College Match Advising for the Moderate- and High-Achieving Student
Promoting Knowledge, Sharing Advice, and Giving Support
There is broad consensus that our nation must increase the number of low-income and first-generation students who enroll in and complete college, yet many academically capable low-income students enroll in nonselective four-year and two-year colleges where graduation rates are low and where they are less likely to succeed; others fail to enroll at all. For four years the College Match pilot program placed “near-peer” advisers — trained advisers who are recent college graduates — in a select number of low-income high schools where they delivered crucial information, supported students as they navigated the college and financial aid application process, and helped them and their parents make informed decisions about college selection and enrollment. Here several former advisers reflect on the range of issues facing the students they advised, and describe their efforts to provide informed advice and encouragement to students who may unknowingly underestimate their college options.
Kelli Hammond Antonides, Lead Career and College Advisor, Central Carolina Community College
One particular student truly was a sponge and could not absorb fast enough the college match information that I shared with him regarding graduation rates of minority students, financial aid statistics, student services, etc. He came to understand the significance of what the numbers meant and compared his initial college choices with those listed on the Match List [a tool used in the program]. He made it clear to me that he was determined to attend a match college so that he could provide himself the best opportunities for his future. I am still in touch with that student. He is currently attending a match college and is on track to graduate next year, debt-free.
Alana Mbanza, College and Career Coach, Chicago Public Schools
I worked with a student who, by late January, still had not completed her applications because she didn’t think it was possible to go away to college with a child. In working with her, I made her aware of child care and family housing options at many universities. This knowledge made her realize that college was an option for her and she began coming into the college lab daily to finish her applications. She was accepted into her top choice and received enough grant and scholarship money to cover her entire cost of attendance with no student loan debt.
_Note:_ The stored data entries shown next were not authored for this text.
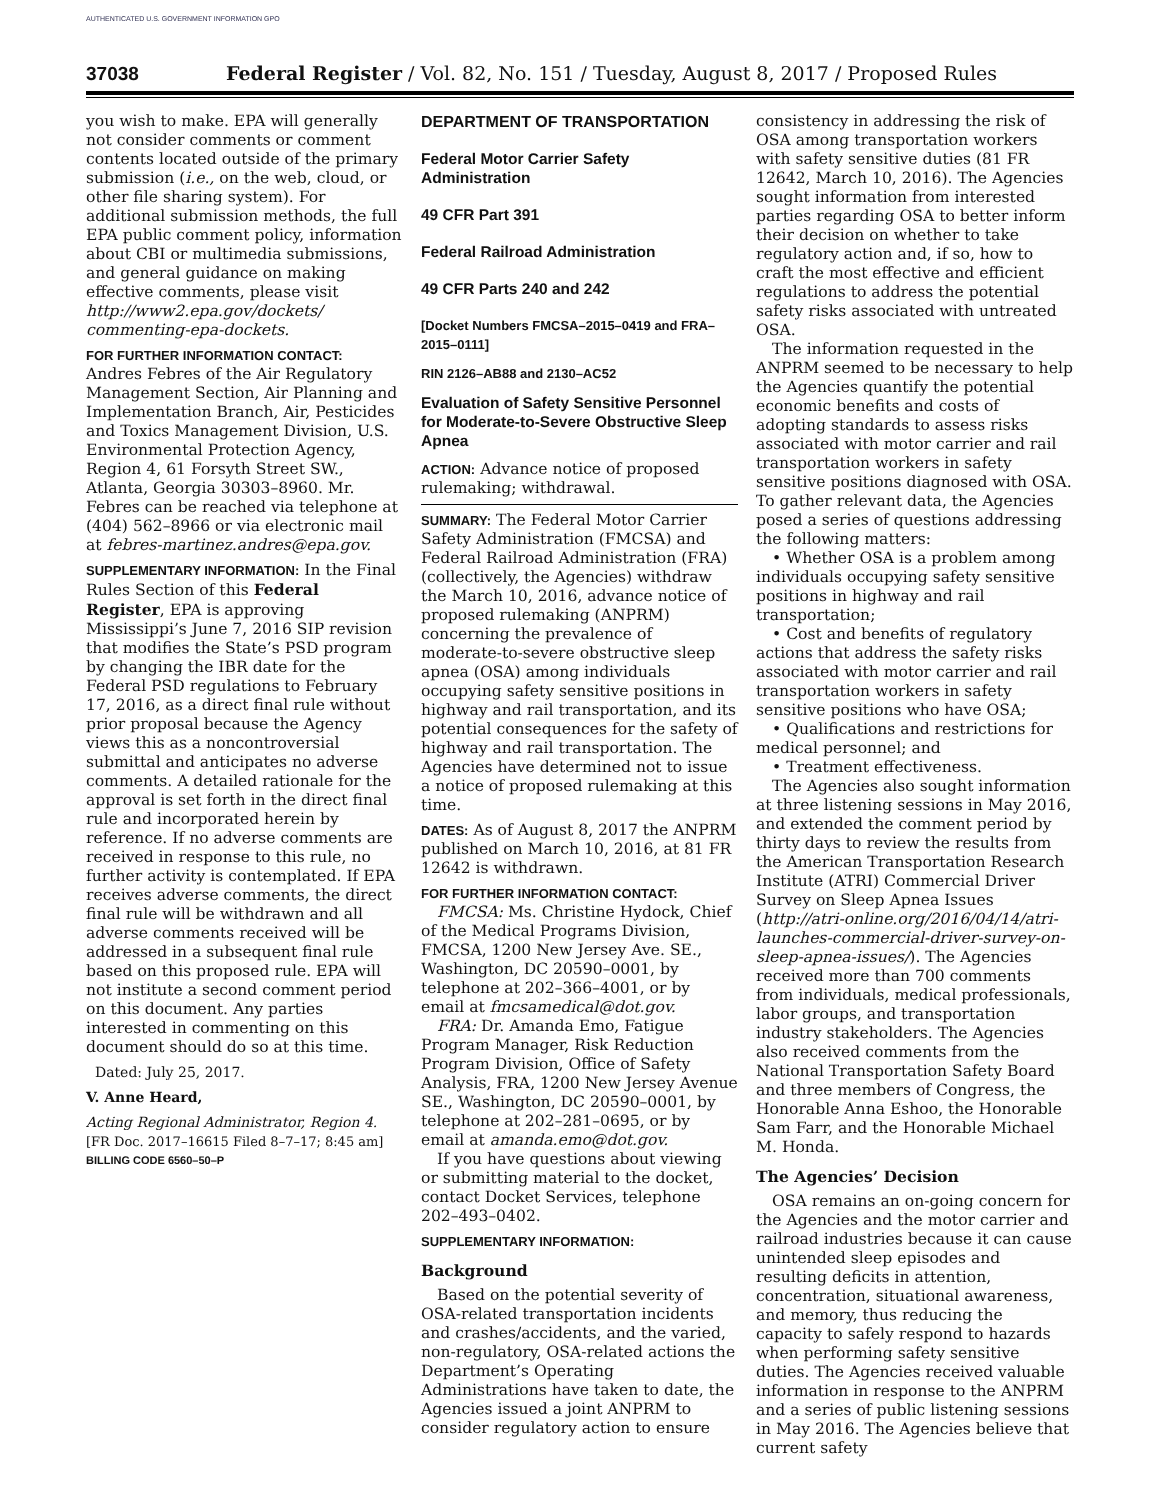AUTHENTICATED U.S. GOVERNMENT INFORMATION GPO
37038 Federal Register / Vol. 82, No. 151 / Tuesday, August 8, 2017 / Proposed Rules
you wish to make. EPA will generally not consider comments or comment contents located outside of the primary submission (i.e., on the web, cloud, or other file sharing system). For additional submission methods, the full EPA public comment policy, information about CBI or multimedia submissions, and general guidance on making effective comments, please visit http://www2.epa.gov/dockets/ commenting-epa-dockets.
FOR FURTHER INFORMATION CONTACT:
Andres Febres of the Air Regulatory Management Section, Air Planning and Implementation Branch, Air, Pesticides and Toxics Management Division, U.S. Environmental Protection Agency, Region 4, 61 Forsyth Street SW., Atlanta, Georgia 30303–8960. Mr. Febres can be reached via telephone at (404) 562–8966 or via electronic mail at febres-martinez.andres@epa.gov.
SUPPLEMENTARY INFORMATION: In the Final Rules Section of this Federal Register, EPA is approving Mississippi’s June 7, 2016 SIP revision that modifies the State’s PSD program by changing the IBR date for the Federal PSD regulations to February 17, 2016, as a direct final rule without prior proposal because the Agency views this as a noncontroversial submittal and anticipates no adverse comments. A detailed rationale for the approval is set forth in the direct final rule and incorporated herein by reference. If no adverse comments are received in response to this rule, no further activity is contemplated. If EPA receives adverse comments, the direct final rule will be withdrawn and all adverse comments received will be addressed in a subsequent final rule based on this proposed rule. EPA will not institute a second comment period on this document. Any parties interested in commenting on this document should do so at this time.
Dated: July 25, 2017.
V. Anne Heard,
Acting Regional Administrator, Region 4.
[FR Doc. 2017–16615 Filed 8–7–17; 8:45 am]
BILLING CODE 6560–50–P
DEPARTMENT OF TRANSPORTATION
Federal Motor Carrier Safety Administration
49 CFR Part 391
Federal Railroad Administration
49 CFR Parts 240 and 242
[Docket Numbers FMCSA–2015–0419 and FRA–2015–0111]
RIN 2126–AB88 and 2130–AC52
Evaluation of Safety Sensitive Personnel for Moderate-to-Severe Obstructive Sleep Apnea
ACTION: Advance notice of proposed rulemaking; withdrawal.
SUMMARY: The Federal Motor Carrier Safety Administration (FMCSA) and Federal Railroad Administration (FRA) (collectively, the Agencies) withdraw the March 10, 2016, advance notice of proposed rulemaking (ANPRM) concerning the prevalence of moderate-to-severe obstructive sleep apnea (OSA) among individuals occupying safety sensitive positions in highway and rail transportation, and its potential consequences for the safety of highway and rail transportation. The Agencies have determined not to issue a notice of proposed rulemaking at this time.
DATES: As of August 8, 2017 the ANPRM published on March 10, 2016, at 81 FR 12642 is withdrawn.
FOR FURTHER INFORMATION CONTACT:
FMCSA: Ms. Christine Hydock, Chief of the Medical Programs Division, FMCSA, 1200 New Jersey Ave. SE., Washington, DC 20590–0001, by telephone at 202–366–4001, or by email at fmcsamedical@dot.gov.
FRA: Dr. Amanda Emo, Fatigue Program Manager, Risk Reduction Program Division, Office of Safety Analysis, FRA, 1200 New Jersey Avenue SE., Washington, DC 20590–0001, by telephone at 202–281–0695, or by email at amanda.emo@dot.gov.
If you have questions about viewing or submitting material to the docket, contact Docket Services, telephone 202–493–0402.
SUPPLEMENTARY INFORMATION:
Background
Based on the potential severity of OSA-related transportation incidents and crashes/accidents, and the varied, non-regulatory, OSA-related actions the Department’s Operating Administrations have taken to date, the Agencies issued a joint ANPRM to consider regulatory action to ensure
consistency in addressing the risk of OSA among transportation workers with safety sensitive duties (81 FR 12642, March 10, 2016). The Agencies sought information from interested parties regarding OSA to better inform their decision on whether to take regulatory action and, if so, how to craft the most effective and efficient regulations to address the potential safety risks associated with untreated OSA.
The information requested in the ANPRM seemed to be necessary to help the Agencies quantify the potential economic benefits and costs of adopting standards to assess risks associated with motor carrier and rail transportation workers in safety sensitive positions diagnosed with OSA. To gather relevant data, the Agencies posed a series of questions addressing the following matters:
• Whether OSA is a problem among individuals occupying safety sensitive positions in highway and rail transportation;
• Cost and benefits of regulatory actions that address the safety risks associated with motor carrier and rail transportation workers in safety sensitive positions who have OSA;
• Qualifications and restrictions for medical personnel; and
• Treatment effectiveness.
The Agencies also sought information at three listening sessions in May 2016, and extended the comment period by thirty days to review the results from the American Transportation Research Institute (ATRI) Commercial Driver Survey on Sleep Apnea Issues (http://atri-online.org/2016/04/14/atri-launches-commercial-driver-survey-on-sleep-apnea-issues/). The Agencies received more than 700 comments from individuals, medical professionals, labor groups, and transportation industry stakeholders. The Agencies also received comments from the National Transportation Safety Board and three members of Congress, the Honorable Anna Eshoo, the Honorable Sam Farr, and the Honorable Michael M. Honda.
The Agencies’ Decision
OSA remains an on-going concern for the Agencies and the motor carrier and railroad industries because it can cause unintended sleep episodes and resulting deficits in attention, concentration, situational awareness, and memory, thus reducing the capacity to safely respond to hazards when performing safety sensitive duties. The Agencies received valuable information in response to the ANPRM and a series of public listening sessions in May 2016. The Agencies believe that current safety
Ebelio Mondragon, Admissions Advisor, University of California at Berkeley
One of my students had not even thought of applying to the University of Illinois at Urbana-Champaign [UIUC, the state’s flagship university]. I saw his potential and highly encouraged him to apply. After some convincing he agreed. I worked with him during his lunch hour and a few weekends to ensure his application was competitive and his personal statement was strong. I constantly challenged him to dig deeper with his personal statement and show his strengths through examples. Upon receiving his letter of acceptance, he worked with me to get an understanding of his financial aid, and I helped him weigh his options. Ultimately he decided to matriculate to UIUC once he saw all of the opportunities available.
Jessica Salazar, Post-Secondary Specialist, Chicago Public Schools
When I initially started working with students, there was one student who had just transferred to the school. As a new student he had not created a relationship with anyone in the building; I made it my goal to make sure he knew who I was and that I was there to help him. When he didn’t come to see me, I would wait for him outside of his classes. He quickly understood that he would not get rid of me very easily. I started to see him on a daily basis. After submitting several scholarship applications, he was awarded some. With the scholarship money he was able to pay to attend his top college choice.
Mariana Saucedo, College and Career Coach, Chicago Public Schools
The majority of the students I met with were also first-generation college students. Their parents trusted them to make the big decisions and in some cases I was the only one helping the students with their applications. I became a trusted resource for students, showing them a variety of college options they hadn’t previously considered. Some of my specific contributions included helping students research other aspects like retention and graduation rates and thinking about their potential long-term successes on different college campuses.